EXTRACTED TEXT:
Steerable satellite antenna assemblies for satellite-to-ground links typically require high gain, low mass, and high reliability. One approach for a steerable satellite antenna assembly is to use a fixed feed source so as to eliminate performance degradations otherwise associated with a moving feed source. Performance degradations for a moving feed source typically include losses due to mechanical rotary joints, RF cable connectors, flexible waveguides, and lengthy cables associated with rotary actuators.
Steerable satellite antenna assemblies also need to avoid the “keyhole effect,” which is a physical limitation due to the orientation of the antenna rotation axis caused by a limited motion range of the actuators. The keyhole effect causes the antenna to momentarily disrupt communications when reaching its physical limitation so as to allow for the actuators to reposition before resuming steering.
One approach for a steerable satellite antenna assembly with a fixed antenna feed is disclosed in U.S. Pat. No. 6,492,955 to Amyotte et al. The antenna assembly includes a subreflector secured to a frame rotatably mounted on a support structure via a first motor, and an antenna feed located at a first focus of the subreflector for illuminating the same. The antenna feed is fixed to the structure and has a feed axis pointing at the subreflector. A parabolic reflector having a focus in common with a second focus of the subreflector to transfer the signal between the same, and a planar reflector is secured to the frame, and has a beam axis. The planar reflector is rotatably mounted on the frame via a second motor to transfer the signal between the parabolic reflector and a target. The antenna assembly includes a controller connected to the motors to steer at the target anywhere within a full spherical angular range.
Another approach for a steerable satellite antenna assembly with a fixed antenna feed is disclosed in U.S. Pat. No. 5,198,827 to Seaton. The antenna assembly includes an antenna feed structure for emitting electromagnetic radiation, and a subreflector for redirecting the emitted radiation. A main antenna reflector projects radiation redirected by the subreflector as an antenna beam. A mechanical arrangement rotates the subreflector about the rotation point.
Even in view of the above steerable satellite antenna assemblies, there is still a need for such assemblies to have a more compact geometry. Continued growth and demand for bandwidth has led to new commercial satellite constellations. For example, the O3b satellite constellation is deployed in a medium earth orbit (MEO) and the OneWeb satellite constellation is to be deployed in a low earth orbit (LEO). A more compact antenna assembly reduces the size and weight of the satellites, as well as costs. In addition, MEO and LEO satellites typically operate at a wider beam scanning range as compared to a traditional geosynchronous orbit. Consequently, another desirable attribute is for the compact antenna assemblies to also operate over a wider scanning range.
An antenna assembly to be carried by a satellite according to the invention comprises an antenna feed configured to extend outwardly from the satellite, a frame rotatably carried by the antenna feed and rotatable about a first rotation axis, and a main reflector carried by the frame and aligned with the antenna feed. A splash plate may be carried by the frame in spaced apart relation from the main reflector, and may be rotatable about a second rotation axis.

DATA PROVIDED:
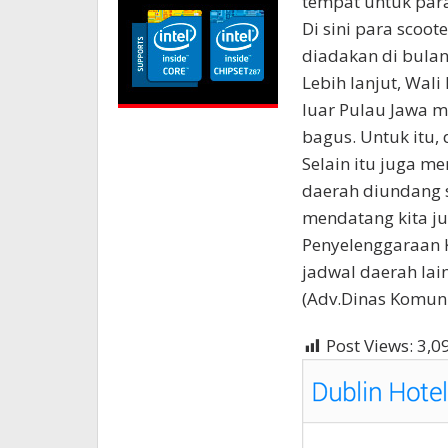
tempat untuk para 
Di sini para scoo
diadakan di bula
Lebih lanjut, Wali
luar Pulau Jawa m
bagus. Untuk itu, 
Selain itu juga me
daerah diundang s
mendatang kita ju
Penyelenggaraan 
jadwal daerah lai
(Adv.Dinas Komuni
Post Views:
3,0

PROBLEM TO SOLVE:
In the text on steerable satellite antenna assemblies, rewrite the part between "Even in view" and "wider scanning range.", inclusive, and swap "compact" for "streamlined" wherever it occurs.

REPLY:
Even in view of the above steerable satellite antenna assemblies, there is still a need for such assemblies to have a more streamlined geometry. Continued growth and demand for bandwidth has led to new commercial satellite constellations. For example, the O3b satellite constellation is deployed in a medium earth orbit (MEO) and the OneWeb satellite constellation is to be deployed in a low earth orbit (LEO). A more streamlined antenna assembly reduces the size and weight of the satellites, as well as costs. In addition, MEO and LEO satellites typically operate at a wider beam scanning range as compared to a traditional geosynchronous orbit. Consequently, another desirable attribute is for the streamlined antenna assemblies to also operate over a wider scanning range.